++++ MATERIAL FOR THE TASK
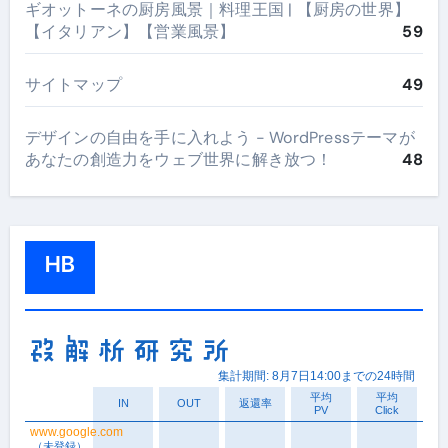
ギオットーネの厨房風景｜料理王国 | 【厨房の世界】
【イタリアン】【営業風景】
59
サイトマップ
49
デザインの自由を手に入れよう - WordPressテーマが
あなたの創造力をウェブ世界に解き放つ！
48
HB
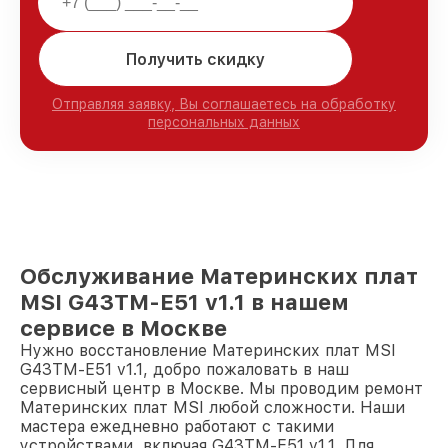
Получить скидку
Отправляя заявку, Вы соглашаетесь на обработку
персональных данных
Обслуживание Материнских плат
MSI G43TM-E51 v1.1 в нашем
сервисе в Москве
Нужно восстановление Материнских плат MSI
G43TM-E51 v1.1, добро пожаловать в наш
сервисный центр в Москве. Мы проводим ремонт
Материнских плат MSI любой сложности. Наши
мастера ежедневно работают с такими
устройствами, включая G43TM-E51 v1.1. Для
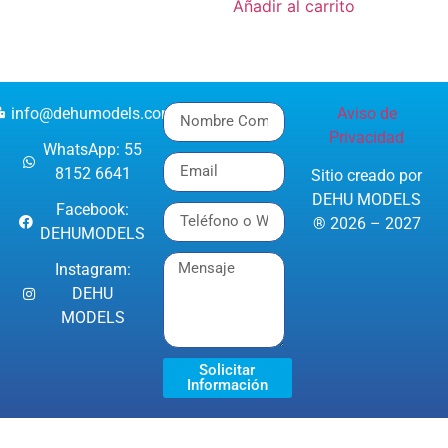
Añadir al carrito
info@dehumodels.com
Aviso de
Privacidad
WhatsApp: 55
8152 6641
Sitio creado por
DEHU MODELS
Facebook:
® 2026 – 2027
DEHUMODELS
Instagram:
DEHU
MODELS
Solicitar
Información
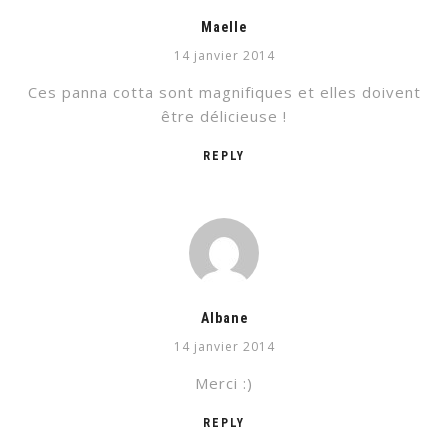
Maelle
14 janvier 2014
Ces panna cotta sont magnifiques et elles doivent
être délicieuse !
REPLY
Albane
14 janvier 2014
Merci :)
REPLY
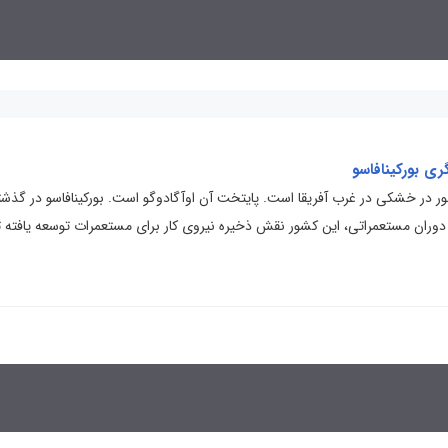
ی بورکینافاسو
ر در خشکی در غرب آفریقا است. پایتخت آن اوآگادوگو است. بورکینافاسو در گذشت
دوران مستعمراتی، این کشور نقش ذخیره نیروی کار برای مستعمرات توسعه یافته ت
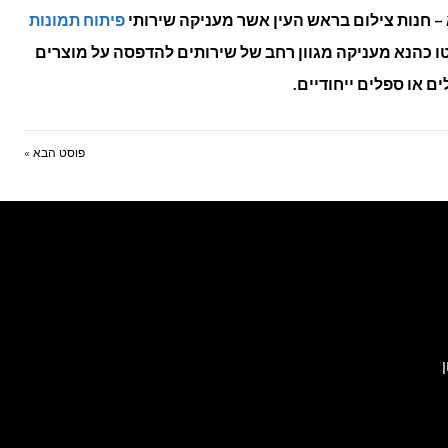
 חנות צילום בראש העין אשר מעניקה שירותי
פיתוח תמונות
טו כהנא
מעניקה מגוון רחב של שירותים להדפסה על מוצרים
ם או ספלים ייחודיים.
פוסט הבא »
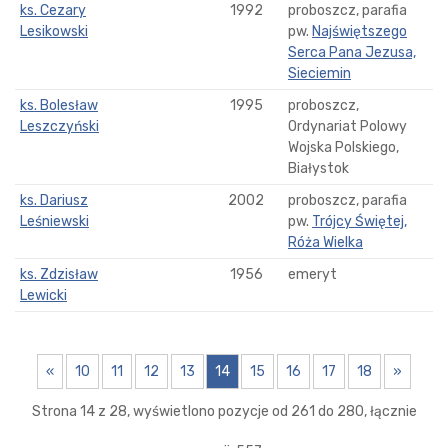
ks. Cezary
1992
proboszcz, parafia
Lesikowski
pw.
Najświętszego
Serca Pana Jezusa,
Sieciemin
ks. Bolesław
1995
proboszcz,
Leszczyński
Ordynariat Polowy
Wojska Polskiego,
Białystok
ks. Dariusz
2002
proboszcz, parafia
Leśniewski
pw.
Trójcy Świętej,
Róża Wielka
ks. Zdzisław
1956
emeryt
Lewicki
«
10
11
12
13
14
15
16
17
18
»
Strona 14 z 28, wyświetlono pozycje od 261 do 280, łącznie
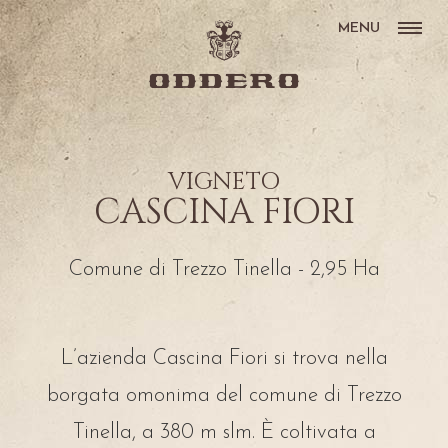
MENU
VIGNETO
CASCINA FIORI
Comune di Trezzo Tinella - 2,95 Ha
L’azienda Cascina Fiori si trova nella
borgata omonima del comune di Trezzo
Tinella, a 380 m slm. È coltivata a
++++++++
◆ WHAT IS BEING ASKED ◆
For this exercise, reproduce the data above exactly from the line containing "Нужно восстановление Материнских плат MSI" through its final line, both ends included, with no pictures in the copy.

◆ EXERCISE OUTPUT ◆
Нужно восстановление Материнских плат MSI
G43TM-E51 v1.1, добро пожаловать в наш
сервисный центр в Москве. Мы проводим ремонт
Материнских плат MSI любой сложности. Наши
мастера ежедневно работают с такими
устройствами, включая G43TM-E51 v1.1. Для
Añadir al carrito
info@dehumodels.com
Aviso de
Privacidad
WhatsApp: 55
8152 6641
Sitio creado por
DEHU MODELS
Facebook:
® 2026 – 2027
DEHUMODELS
Instagram:
DEHU
MODELS
Solicitar
Información
Maelle
14 janvier 2014
Ces panna cotta sont magnifiques et elles doivent
être délicieuse !
REPLY
Albane
14 janvier 2014
Merci :)
REPLY
ی بورکینافاسو
ر در خشکی در غرب آفریقا است. پایتخت آن اوآگادوگو است. بورکینافاسو در گذشت
دوران مستعمراتی، این کشور نقش ذخیره نیروی کار برای مستعمرات توسعه یافته ت
 חנות צילום בראש העין אשר מעניקה שירותי
פיתוח תמונות
טו כהנא
מעניקה מגוון רחב של שירותים להדפסה על מוצרים
ם או ספלים ייחודיים.
פוסט הבא »
ks. Cezary
1992
proboszcz, parafia
Lesikowski
pw.
Najświętszego
Serca Pana Jezusa,
Sieciemin
ks. Bolesław
1995
proboszcz,
Leszczyński
Ordynariat Polowy
Wojska Polskiego,
Białystok
ks. Dariusz
2002
proboszcz, parafia
Leśniewski
pw.
Trójcy Świętej,
Róża Wielka
ks. Zdzisław
1956
emeryt
Lewicki
«
10
11
12
13
14
15
16
17
18
»
Strona 14 z 28, wyświetlono pozycje od 261 do 280, łącznie
MENU
VIGNETO
CASCINA FIORI
Comune di Trezzo Tinella - 2,95 Ha
L’azienda Cascina Fiori si trova nella
borgata omonima del comune di Trezzo
Tinella, a 380 m slm. È coltivata a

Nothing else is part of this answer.